3. Install dependencies:

   pip install -r requirements.txt

📁 Directory Structure

.
├── cri_mapper.py              # Example: CRI-specific mapper
├── frameworks_to_obsidian.py  # Generic, multi-framework mapper
├── Frameworks/                # Place CSV/XLSX framework files here
├── requirements.txt           # Python dependencies
├── LICENSE                    # Project license (MIT)
├── README.md                  # Project overview and docs
└── CONTRIBUTING.md            # Contribution guidelines

⚖️ Data Licensing

The raw CSV/XLSX framework data under Frameworks/ is not included in this repo and remains under its original licenses.

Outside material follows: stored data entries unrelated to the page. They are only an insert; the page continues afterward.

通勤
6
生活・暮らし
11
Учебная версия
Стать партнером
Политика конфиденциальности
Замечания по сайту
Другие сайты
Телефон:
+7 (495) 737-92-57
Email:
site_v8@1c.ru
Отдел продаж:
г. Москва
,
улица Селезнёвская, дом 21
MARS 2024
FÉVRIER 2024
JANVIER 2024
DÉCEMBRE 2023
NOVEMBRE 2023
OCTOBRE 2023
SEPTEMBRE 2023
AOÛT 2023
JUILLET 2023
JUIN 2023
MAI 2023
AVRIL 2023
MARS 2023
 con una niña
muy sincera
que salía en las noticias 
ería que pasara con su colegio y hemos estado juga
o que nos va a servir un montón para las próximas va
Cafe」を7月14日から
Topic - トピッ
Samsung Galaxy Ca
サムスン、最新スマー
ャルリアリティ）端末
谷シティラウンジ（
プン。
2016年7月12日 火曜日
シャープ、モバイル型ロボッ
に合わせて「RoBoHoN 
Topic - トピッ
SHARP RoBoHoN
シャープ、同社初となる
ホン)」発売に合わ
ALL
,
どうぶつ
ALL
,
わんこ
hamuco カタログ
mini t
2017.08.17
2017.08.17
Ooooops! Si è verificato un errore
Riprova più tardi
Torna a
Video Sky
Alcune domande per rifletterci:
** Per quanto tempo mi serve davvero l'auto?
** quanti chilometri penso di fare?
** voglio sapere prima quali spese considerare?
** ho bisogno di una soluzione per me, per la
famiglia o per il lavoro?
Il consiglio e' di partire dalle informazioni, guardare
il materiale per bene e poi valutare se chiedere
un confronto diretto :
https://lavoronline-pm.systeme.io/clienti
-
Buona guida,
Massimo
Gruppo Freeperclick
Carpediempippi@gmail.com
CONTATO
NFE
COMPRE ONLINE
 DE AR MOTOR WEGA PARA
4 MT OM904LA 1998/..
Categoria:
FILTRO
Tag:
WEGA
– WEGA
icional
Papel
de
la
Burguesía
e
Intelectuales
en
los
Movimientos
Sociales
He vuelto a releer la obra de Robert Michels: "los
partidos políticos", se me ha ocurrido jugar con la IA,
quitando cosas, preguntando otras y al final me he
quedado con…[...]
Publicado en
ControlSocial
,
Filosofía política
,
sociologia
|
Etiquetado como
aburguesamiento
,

Before running the scripts, download each framework from the official sources:

• NIST Cybersecurity Framework (CSF v2.0): https://www.nist.gov/cyberframework
• NIST SP-800-53 Rev.5: https://csrc.nist.gov/publications/detail/sp/800-53/rev-5/final
• MITRE ATT&CK & EngAGE: https://attack.mitre.org/, https://engage.mitre.org/
• MITRE D3FEND: https://d3fend.mitre.org/
• CIS Controls v8: https://www.cisecurity.org/controls/

📖 Usage

Generic Frameworks

python frameworks_to_obsidian.py

CRI Example

This was where it all started with trying to do all this "crosswalking" between frameworks. CRI is a "community profile" of the CSFv2 framework.

python cri_mapper.py

🤝 Contributing

Contributions are welcome! See CONTRIBUTING.md for guidelines.

📝 License

This project is licensed under the MIT License. See LICENSE for details.